# Can you run different shimano gruppos on same bike?



## RyanM (Jul 15, 2008)

Could I have a mixture of dura-ace and ultegra on the bike? ex: dura-ace derailers and ultegra shifters and crank etc...
Would this work efficiently or would there be an issue using different gruppos on for diff components?


----------



## mohair_chair (Oct 3, 2002)

Yes. Many people do this.


----------



## lawrence (May 17, 2005)

Not only was Mohair correct saying people do it all the time but bike manufacturers do it all the time. Many times you'll get 105 shifters with Ultegra derailleurs as a partial step up or Ultegra shifters with Dura Ace derailleurs. Normally it's done with rear derailleurs, not front derailleurs because they get less use than the rear. It's mostly commonly done with the rear derailleur because it's an inexpensive upgrade compared to the shifters which are expensive.
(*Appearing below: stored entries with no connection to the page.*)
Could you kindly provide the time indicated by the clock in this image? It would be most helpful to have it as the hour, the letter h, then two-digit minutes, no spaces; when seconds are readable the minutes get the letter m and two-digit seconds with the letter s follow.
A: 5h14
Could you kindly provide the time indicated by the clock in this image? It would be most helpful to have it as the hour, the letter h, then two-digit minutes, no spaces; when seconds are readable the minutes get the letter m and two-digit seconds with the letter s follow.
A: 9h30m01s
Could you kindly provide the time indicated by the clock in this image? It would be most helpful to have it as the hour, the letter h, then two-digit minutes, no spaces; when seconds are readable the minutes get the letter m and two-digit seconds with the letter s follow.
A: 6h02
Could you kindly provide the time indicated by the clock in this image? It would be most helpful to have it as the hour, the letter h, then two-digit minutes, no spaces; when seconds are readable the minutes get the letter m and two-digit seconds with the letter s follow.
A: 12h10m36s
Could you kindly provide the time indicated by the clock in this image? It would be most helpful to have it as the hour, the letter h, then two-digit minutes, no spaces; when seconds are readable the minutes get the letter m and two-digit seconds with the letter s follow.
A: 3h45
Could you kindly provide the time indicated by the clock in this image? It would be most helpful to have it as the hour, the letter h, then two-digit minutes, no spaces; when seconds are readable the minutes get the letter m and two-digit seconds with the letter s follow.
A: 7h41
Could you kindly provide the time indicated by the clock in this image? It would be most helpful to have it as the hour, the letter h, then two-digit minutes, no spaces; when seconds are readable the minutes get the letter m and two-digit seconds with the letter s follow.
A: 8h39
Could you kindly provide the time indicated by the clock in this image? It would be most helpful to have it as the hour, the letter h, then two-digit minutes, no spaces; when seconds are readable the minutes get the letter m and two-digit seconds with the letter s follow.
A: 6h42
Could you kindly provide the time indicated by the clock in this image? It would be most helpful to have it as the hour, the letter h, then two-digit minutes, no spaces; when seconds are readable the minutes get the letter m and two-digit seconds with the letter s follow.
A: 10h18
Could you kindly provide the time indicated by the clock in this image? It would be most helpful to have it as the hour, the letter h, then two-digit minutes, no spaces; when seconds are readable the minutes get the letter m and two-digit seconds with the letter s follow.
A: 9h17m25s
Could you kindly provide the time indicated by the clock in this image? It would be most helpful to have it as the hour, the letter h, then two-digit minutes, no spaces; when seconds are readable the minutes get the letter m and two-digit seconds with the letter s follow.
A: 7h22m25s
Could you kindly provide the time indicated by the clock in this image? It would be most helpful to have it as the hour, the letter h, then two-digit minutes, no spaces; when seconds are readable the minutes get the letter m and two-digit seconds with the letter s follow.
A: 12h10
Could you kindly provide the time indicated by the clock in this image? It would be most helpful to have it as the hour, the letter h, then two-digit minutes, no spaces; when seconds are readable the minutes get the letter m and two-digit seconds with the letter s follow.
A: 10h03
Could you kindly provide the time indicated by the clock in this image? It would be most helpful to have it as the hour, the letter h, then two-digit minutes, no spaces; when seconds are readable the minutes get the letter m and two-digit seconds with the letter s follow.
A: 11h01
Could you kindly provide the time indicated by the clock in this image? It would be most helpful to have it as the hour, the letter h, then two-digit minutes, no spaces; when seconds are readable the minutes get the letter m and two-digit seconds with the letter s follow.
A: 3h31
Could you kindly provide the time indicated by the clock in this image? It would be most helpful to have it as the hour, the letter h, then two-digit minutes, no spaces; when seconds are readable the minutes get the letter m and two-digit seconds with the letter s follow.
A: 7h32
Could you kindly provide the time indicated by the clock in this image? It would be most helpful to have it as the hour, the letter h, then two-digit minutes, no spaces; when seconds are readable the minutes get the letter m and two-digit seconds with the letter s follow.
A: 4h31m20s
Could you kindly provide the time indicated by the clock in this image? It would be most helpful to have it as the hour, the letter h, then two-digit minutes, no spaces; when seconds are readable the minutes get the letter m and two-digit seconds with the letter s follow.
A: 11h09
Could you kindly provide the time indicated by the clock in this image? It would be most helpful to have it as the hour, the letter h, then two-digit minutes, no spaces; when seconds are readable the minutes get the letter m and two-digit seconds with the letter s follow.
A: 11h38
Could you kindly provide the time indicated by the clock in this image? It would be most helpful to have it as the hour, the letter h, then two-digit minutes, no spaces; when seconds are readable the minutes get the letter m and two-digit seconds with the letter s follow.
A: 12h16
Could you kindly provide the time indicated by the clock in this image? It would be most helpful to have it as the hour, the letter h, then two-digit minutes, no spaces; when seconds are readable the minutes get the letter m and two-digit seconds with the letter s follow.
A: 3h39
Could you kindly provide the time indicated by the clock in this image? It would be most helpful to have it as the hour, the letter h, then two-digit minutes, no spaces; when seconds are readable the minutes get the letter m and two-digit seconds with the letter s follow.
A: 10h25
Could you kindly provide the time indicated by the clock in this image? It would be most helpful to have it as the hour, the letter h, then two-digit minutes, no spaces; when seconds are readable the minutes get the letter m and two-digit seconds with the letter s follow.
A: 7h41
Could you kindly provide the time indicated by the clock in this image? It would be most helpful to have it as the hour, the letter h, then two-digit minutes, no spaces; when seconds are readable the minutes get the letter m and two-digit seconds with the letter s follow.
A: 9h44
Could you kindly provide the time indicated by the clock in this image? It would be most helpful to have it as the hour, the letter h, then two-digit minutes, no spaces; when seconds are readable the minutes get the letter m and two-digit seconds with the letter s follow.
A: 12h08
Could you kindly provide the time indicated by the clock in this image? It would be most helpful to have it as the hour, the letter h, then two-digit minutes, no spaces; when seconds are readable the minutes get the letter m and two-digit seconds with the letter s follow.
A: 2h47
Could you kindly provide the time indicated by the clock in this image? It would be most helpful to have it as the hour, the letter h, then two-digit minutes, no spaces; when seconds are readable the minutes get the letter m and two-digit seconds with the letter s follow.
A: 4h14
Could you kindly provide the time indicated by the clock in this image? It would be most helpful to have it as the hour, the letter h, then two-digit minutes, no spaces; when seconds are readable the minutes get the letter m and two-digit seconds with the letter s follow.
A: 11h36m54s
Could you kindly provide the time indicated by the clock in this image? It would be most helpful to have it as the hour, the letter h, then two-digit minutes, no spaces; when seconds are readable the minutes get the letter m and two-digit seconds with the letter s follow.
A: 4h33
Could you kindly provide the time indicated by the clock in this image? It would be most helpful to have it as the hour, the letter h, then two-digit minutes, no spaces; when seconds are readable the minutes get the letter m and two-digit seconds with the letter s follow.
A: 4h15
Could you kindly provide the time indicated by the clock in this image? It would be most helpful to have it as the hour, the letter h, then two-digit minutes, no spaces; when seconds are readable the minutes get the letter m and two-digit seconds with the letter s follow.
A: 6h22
Better components shift better/smoother and last longer.


----------



## RyanM (Jul 15, 2008)

cool. thanks for the info


----------



## MarvinK (Feb 12, 2002)

Yep--it's pretty straight-forward if you're talking about the same speed and generation, but it gets complicated if you mix/match certain 9 & 10speed parts... and the 2009 Dura Ace has compatibility issues.


----------



## vitin (Feb 19, 2002)

MarvinK said:


> Yep--it's pretty straight-forward if you're talking about the same speed and generation, but it gets complicated if you mix/match certain 9 & 10speed parts... and the 2009 Dura Ace has compatibility issues.


work fine


----------



## eddymerckx#1 (Aug 5, 2005)

I do on a couple bikes no problem


----------